You are late, the second patch installed that gets rid of
BIT_FIELD_REF_UNSIGNED constrains it to be of the same "precision"
of the extracted bitsize.
> > I suggest to make sure that bit position and size are constants,
>
> +1
>
> > the object referenced is of integral type
>
> This would break the use of SRA to extract sub-objects of non-integral
> type. IIRC Ada does such things.
No frontend generates BIT_FIELD_REF. But yes, SRA does with
structures as base object. We don't yet enforce this, MEM_REF
will enforce BIT_FIELD_REF operates on registers only.
> > the result type is of the same type as the operand zero type
>
> Err, this doesn't make much sense to me. Consider:
Right. By means of fixing the BIT_FIELD_REF_UNSIGNED case it is now
as specified above.
> It seems like what you're proposing would require explicit
> VIEW_CONVERT_EXPRs from k to some integral type, then a BIT_FIELD_REF
> that extracts bits into the same type, and then some other conversion
> to the type with the width and precision of the field type.

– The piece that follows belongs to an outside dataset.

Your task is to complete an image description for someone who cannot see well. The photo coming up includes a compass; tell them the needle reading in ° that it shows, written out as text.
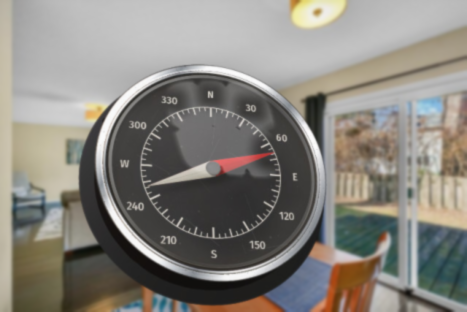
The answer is 70 °
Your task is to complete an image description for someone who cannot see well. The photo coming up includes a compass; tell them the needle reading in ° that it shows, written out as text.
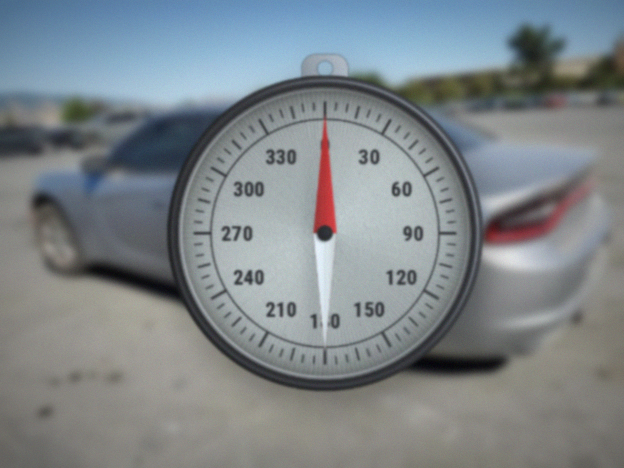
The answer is 0 °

The least conversion is removed. You can look at the MEM_REF branch
and see that the load from memory is done with a MEM_REF expression
from the register result the bits are extracted with BIT_FIELD_REF.

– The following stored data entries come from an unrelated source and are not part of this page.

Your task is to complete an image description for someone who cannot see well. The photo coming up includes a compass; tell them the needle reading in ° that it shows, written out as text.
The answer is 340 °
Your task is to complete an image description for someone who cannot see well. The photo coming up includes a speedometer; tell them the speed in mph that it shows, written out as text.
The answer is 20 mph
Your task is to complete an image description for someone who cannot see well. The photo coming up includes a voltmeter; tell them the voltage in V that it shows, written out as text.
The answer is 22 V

> This is not just a lot of explicit conversion that might very well be
> encoded in BIT_FIELD_REF by avoiding its now-redundant TREE_TYPE (not
> necessarily a bad thing), but also a requirement for significantly
> different code paths to handle the two cases, which AFAICT will both
> lead to poorer optimization.
>
> E.g., how do you envision generating code for foo() above? (The call
> to bar() is there just to prevent the accesses to k from being
> short-circuited, such that reads and writes are both clearly spelled
> out).
>
> FWIW, what we (could) do now is something along the lines of:
>
> BIT_FIELD_REF(int)<k, 3, 0> = x;
> BIT_FIELD_REF(unsigned)<k, 5, 3> = y;
> bar();
> T.1 = BIT_FIELD_REF(int)<k, 3, 0>;
> T.2 = BIT_FIELD_REF(unsigned)<k, 5, 3>;
> T.3 = (int)T.2;
> T.4 = T.1 + T.3;
> return T.4;
>
> > (and not a bitfield type of the referenced size -- in which case the
> > BIT_FIELD_REF_UNSIGNED would be useless)
>
> There's no such thing as a language-independent bitfield type of the
> referenced size. When you ask for an integral type with a certain bit
> width, you may get a wider type, even with a wider precision. And
> that's where BIT_FIELD_REF_UNSIGNED should come into play, although I
> remember I had to deal with some inconsistencies in the handling of
> this stuff while working on SRA.
>
> > fold currently optimizes a.b.c == 0 to BIT_FIELD_REF <a, 8, big-num> & 1
> > for bit field field-decls c. IMHO this is bad because it pessimizes
> > TBAA (needs to use a's alias set, not the underlying integral type
> > alias set) and it "breaks" type correctness as arbitrary structure
> > types appear as operand zero.
>
> I don't quite see how this breaks type correctness, can you elaborate?
>
> I understand the problem about alias sets. Ideally, if we're
> accessing part of an object with BIT_FIELD_REF, it would be useful to
> narrow the alias set such that only the alias sets of the fields
> present in words related with that region get a say in the aliasing
> properties of this statement. For BIT_FIELD_REFs used only as inputs,
With MEM_REF this is done by explicitly tracking the alias-set used
for the access in the MEM_REF expr.
Richard.